**Task to carry out:** Write the entries below out again in full. Match every character.

========================================================================

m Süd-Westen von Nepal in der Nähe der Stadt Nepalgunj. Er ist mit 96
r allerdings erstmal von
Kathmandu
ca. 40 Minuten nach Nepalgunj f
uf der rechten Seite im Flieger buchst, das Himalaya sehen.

========================================================================

**The completed task:**
m Süd-Westen von Nepal in der Nähe der Stadt Nepalgunj. Er ist mit 96
r allerdings erstmal von
Kathmandu
ca. 40 Minuten nach Nepalgunj f
uf der rechten Seite im Flieger buchst, das Himalaya sehen.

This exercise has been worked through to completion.